Wednesday, May 17, 2006

May is Mental Health Awareness Month

And Paula Caplan brings up a good point: women typically are over-diagnosed with mental health issues and/or suffer detrimental effects for being labeled psychiatrically (i.e. losing her job and/or kids). This is something history keeps repeating as women way back in the day were more likely to be committed to an asylum than men were, especially if she were deemed a heretic or witch.

In The Yellow Wallpaper, Charlotte Perkins Gilman tracks her ascension into madness. After giving birth, a male doctor recommended that she and her husband move to the country, hoping the air would cure whatever ailed her. She was constantly being told what she could and could not do, she wasn't allowed to write because supposedly it made her go bonkers; she wasn't allowed to be a whole person and her already fragile sanity suffered because of it.

Hell, Betty Freidan’s book, The Feminine Mystique, shed light onto "a problem with no name." (And if you watch Desperate Housewives, Bre is having a nervous breakdown from all the denial and the "I'm Fines".)

I believe Andrea Yates killed her 5 children because her husband didn't take her seriously. Mental illness is also something those on the outside cannot see so it's easier to deny. It's sad that it took the death of her 5 children to finally get the attention of the one man who is supposed to support her no matter what.

But I digress.

The above may seem as being antithesis to my original point, but I don't think so. I believe that, because women are so often dismissed as being irrational or overreacting, we aren't taken seriously even when a diagnosis of mental illness is made.

Of course, this can go both ways hence leading to the over-diagnosis of women, too.

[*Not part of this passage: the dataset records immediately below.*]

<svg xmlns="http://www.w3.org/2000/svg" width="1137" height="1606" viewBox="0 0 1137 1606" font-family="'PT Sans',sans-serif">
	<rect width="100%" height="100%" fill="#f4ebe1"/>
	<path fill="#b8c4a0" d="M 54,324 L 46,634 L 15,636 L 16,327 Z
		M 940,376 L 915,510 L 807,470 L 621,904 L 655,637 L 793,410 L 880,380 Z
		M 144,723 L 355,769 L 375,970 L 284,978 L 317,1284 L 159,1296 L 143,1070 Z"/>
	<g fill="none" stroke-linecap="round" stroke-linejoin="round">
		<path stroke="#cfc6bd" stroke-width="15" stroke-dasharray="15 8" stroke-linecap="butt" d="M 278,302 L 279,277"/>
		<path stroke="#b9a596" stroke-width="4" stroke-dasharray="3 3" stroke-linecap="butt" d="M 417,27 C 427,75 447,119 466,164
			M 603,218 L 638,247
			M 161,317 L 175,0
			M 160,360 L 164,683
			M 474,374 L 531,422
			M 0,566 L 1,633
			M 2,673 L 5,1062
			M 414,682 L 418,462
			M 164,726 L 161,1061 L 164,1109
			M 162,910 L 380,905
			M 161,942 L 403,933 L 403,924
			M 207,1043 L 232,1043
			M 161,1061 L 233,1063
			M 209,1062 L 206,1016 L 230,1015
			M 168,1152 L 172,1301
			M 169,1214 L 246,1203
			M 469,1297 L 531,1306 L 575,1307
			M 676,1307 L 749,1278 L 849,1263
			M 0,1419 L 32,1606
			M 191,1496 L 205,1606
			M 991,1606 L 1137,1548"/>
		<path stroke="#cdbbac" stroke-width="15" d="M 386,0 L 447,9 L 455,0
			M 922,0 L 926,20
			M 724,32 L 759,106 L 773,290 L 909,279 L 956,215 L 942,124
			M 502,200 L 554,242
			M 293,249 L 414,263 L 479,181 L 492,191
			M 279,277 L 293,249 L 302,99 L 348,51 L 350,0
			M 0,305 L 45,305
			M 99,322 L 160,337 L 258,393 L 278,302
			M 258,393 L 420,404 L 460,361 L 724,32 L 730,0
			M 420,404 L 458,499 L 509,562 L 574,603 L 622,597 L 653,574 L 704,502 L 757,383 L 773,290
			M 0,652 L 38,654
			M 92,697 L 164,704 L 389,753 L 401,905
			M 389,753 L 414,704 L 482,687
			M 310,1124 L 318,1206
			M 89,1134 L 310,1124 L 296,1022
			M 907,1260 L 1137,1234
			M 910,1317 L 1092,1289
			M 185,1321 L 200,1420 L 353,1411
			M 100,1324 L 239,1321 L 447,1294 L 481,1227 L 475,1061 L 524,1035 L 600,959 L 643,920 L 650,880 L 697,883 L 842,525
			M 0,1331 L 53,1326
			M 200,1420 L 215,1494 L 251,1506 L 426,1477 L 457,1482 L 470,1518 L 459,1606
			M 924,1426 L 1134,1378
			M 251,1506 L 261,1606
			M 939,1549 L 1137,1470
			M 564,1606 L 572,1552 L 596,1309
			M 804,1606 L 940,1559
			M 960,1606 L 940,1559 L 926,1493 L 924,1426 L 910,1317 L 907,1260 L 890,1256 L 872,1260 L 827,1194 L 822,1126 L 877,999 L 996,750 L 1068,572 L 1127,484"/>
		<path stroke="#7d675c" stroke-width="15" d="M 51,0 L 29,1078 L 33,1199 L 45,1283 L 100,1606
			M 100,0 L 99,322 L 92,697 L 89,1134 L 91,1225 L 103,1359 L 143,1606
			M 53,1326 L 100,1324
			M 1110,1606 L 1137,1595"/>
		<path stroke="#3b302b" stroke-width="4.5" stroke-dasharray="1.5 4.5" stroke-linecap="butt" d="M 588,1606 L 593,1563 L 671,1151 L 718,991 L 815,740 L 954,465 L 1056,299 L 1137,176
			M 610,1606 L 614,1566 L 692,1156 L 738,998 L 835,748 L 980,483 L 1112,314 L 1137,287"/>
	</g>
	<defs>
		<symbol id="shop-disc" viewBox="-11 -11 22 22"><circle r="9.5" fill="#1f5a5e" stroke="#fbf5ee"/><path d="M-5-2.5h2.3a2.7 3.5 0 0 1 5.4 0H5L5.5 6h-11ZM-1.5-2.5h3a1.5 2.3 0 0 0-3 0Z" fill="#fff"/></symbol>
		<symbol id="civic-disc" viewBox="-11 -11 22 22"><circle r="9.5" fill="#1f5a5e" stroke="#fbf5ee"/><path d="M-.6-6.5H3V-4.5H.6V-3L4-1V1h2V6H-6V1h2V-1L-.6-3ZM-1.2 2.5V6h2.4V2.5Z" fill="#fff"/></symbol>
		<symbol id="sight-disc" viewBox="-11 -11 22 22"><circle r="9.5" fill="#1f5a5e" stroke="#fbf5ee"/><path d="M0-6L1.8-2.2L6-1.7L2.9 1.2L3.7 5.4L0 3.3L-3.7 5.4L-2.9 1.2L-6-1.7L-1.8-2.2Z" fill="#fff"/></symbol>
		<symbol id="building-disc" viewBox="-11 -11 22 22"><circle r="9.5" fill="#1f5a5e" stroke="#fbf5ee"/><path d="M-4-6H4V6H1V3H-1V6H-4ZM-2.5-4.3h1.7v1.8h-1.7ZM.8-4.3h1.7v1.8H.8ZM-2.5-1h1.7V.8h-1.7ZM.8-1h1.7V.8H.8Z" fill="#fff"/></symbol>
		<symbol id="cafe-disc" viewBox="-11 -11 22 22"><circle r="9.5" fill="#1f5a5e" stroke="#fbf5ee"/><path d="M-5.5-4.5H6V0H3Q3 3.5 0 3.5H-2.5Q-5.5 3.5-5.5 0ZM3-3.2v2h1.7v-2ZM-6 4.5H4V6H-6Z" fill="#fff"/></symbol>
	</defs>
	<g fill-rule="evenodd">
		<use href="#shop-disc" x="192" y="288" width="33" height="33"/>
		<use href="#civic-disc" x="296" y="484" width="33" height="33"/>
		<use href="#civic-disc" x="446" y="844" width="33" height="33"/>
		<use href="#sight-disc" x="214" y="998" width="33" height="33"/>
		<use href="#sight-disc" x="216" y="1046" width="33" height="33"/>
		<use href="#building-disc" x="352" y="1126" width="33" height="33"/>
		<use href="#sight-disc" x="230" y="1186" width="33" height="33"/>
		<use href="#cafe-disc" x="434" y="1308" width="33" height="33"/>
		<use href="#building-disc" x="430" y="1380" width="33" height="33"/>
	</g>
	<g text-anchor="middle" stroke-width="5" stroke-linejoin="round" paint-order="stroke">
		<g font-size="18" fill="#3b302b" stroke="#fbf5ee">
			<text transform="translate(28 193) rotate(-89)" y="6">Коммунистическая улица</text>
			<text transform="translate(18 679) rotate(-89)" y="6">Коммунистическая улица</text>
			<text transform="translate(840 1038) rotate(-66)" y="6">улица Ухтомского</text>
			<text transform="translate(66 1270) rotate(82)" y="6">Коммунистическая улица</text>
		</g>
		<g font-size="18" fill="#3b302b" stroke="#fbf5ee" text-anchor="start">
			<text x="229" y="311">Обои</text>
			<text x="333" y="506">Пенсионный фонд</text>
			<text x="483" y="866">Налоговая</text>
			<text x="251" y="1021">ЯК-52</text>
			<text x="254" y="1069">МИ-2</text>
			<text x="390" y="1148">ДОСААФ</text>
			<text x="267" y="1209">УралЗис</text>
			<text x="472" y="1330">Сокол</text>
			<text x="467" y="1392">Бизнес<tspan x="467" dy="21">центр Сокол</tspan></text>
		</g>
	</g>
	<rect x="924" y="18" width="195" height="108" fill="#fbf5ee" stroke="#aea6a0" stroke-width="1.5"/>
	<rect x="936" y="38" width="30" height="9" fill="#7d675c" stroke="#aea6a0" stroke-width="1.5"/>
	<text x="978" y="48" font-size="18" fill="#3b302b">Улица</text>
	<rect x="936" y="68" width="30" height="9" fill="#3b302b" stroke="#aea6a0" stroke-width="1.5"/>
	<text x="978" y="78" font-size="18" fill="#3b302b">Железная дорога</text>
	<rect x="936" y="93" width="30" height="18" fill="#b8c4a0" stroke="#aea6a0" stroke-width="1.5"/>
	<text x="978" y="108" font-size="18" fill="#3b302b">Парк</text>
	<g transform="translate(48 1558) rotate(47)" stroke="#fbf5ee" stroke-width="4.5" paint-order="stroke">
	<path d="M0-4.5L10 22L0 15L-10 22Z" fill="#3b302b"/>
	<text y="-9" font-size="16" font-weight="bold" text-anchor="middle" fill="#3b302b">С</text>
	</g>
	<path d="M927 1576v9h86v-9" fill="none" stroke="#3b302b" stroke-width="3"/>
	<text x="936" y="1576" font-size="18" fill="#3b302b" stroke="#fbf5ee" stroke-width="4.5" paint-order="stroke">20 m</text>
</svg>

Meaning that because women are so often dismissed as over-emotional, it's all too easy to shove a prescription in their hand and tell them whatever is wrong will go away with a few pills a day. Which is the exact point Caplan gets at:

Even women who never enter a therapist's office run the risk of being branded by family or friends with one type of demeaning non-psychiatric label or another, such as "cold, bitchy and rejecting" or "overemotional, overly sensitive and needy," so that even an average woman's emotions and behavior look pretty terrible compared to those of an average man. It should not be surprising, then, that the psychiatric field is riddled with diagnoses that are used to demean and pathologize women.
Do you ever hear a man being told he's overreacting to that woman who just made a sexist comment to him? How about when a guy gets felt up? Or groped in a concert crowd even. How about when a man brings allegations of sexual harassment against a female employee/r?

What is most interesting to me still is "Premenstrual Mental Disorder" or PMDD. Europe's version of our FDA does not recognize PMDD as an actual diagnosis so refused to sell Sarafem (repackaged Prozac) for what appears to be a made-up condition. (One thought up by 2 guys nonetheless.)

Hordes of women who watched Lilly's commercials that showed angry women who "had PMDD" and "needed" Sarafem rushed to their doctors, hoping that this pill would help them get rid of their "unfeminine" anger. The European Union's drug regulator--the Committee for Proprietary Medicinal Products--found that PMDD was not a well-established entity and forced Lilly to tell health professionals to stop prescribing Prozac for that "condition." However, Lilly took no such steps in the United States.
For some women PMDD might truly be something real, but I think it walks a thin line between needing a psychiatric diagnosis and just plain 'ol being how the woman's body copes with her menstrual cycles.